◆ **INPUT DATA**:
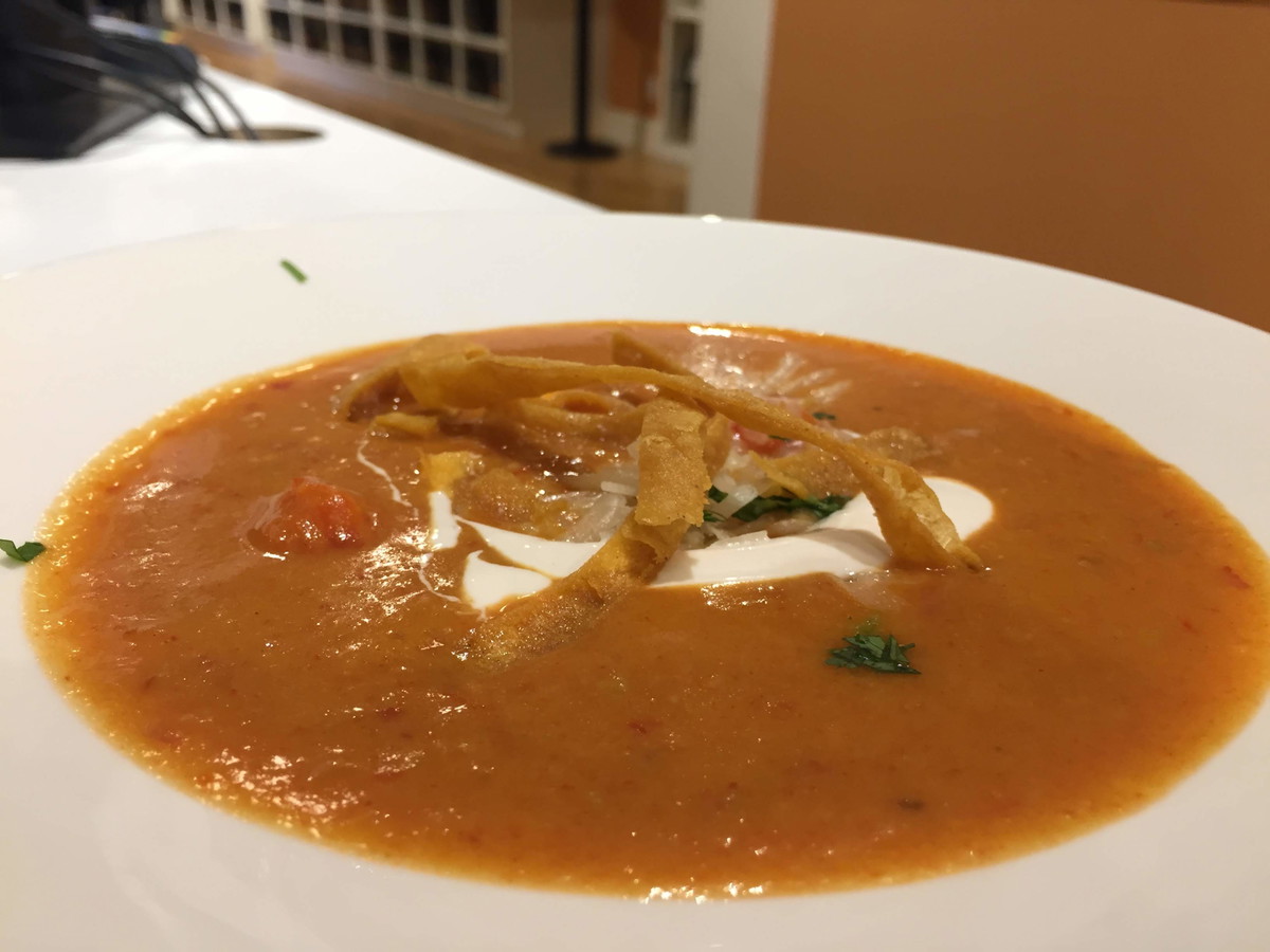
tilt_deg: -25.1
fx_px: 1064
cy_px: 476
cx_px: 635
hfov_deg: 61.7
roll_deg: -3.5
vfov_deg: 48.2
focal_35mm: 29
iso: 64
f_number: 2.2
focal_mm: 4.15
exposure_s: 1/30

==

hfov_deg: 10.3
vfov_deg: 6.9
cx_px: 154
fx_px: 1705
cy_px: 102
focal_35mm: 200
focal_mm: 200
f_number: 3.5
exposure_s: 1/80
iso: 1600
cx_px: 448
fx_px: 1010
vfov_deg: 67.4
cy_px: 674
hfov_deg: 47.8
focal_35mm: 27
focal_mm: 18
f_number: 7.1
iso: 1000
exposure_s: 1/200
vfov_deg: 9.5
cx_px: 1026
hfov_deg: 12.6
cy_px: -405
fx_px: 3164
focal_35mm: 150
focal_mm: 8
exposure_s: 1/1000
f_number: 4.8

◆ **WHAT IS REQUIRED**:
Return, word for word, the lines of the data above from the line with "roll_deg: -3.5" through the line with "exposure_s: 1/30", inclusive.

◆ **PROBLEM SOLUTION**:
roll_deg: -3.5
vfov_deg: 48.2
focal_35mm: 29
iso: 64
f_number: 2.2
focal_mm: 4.15
exposure_s: 1/30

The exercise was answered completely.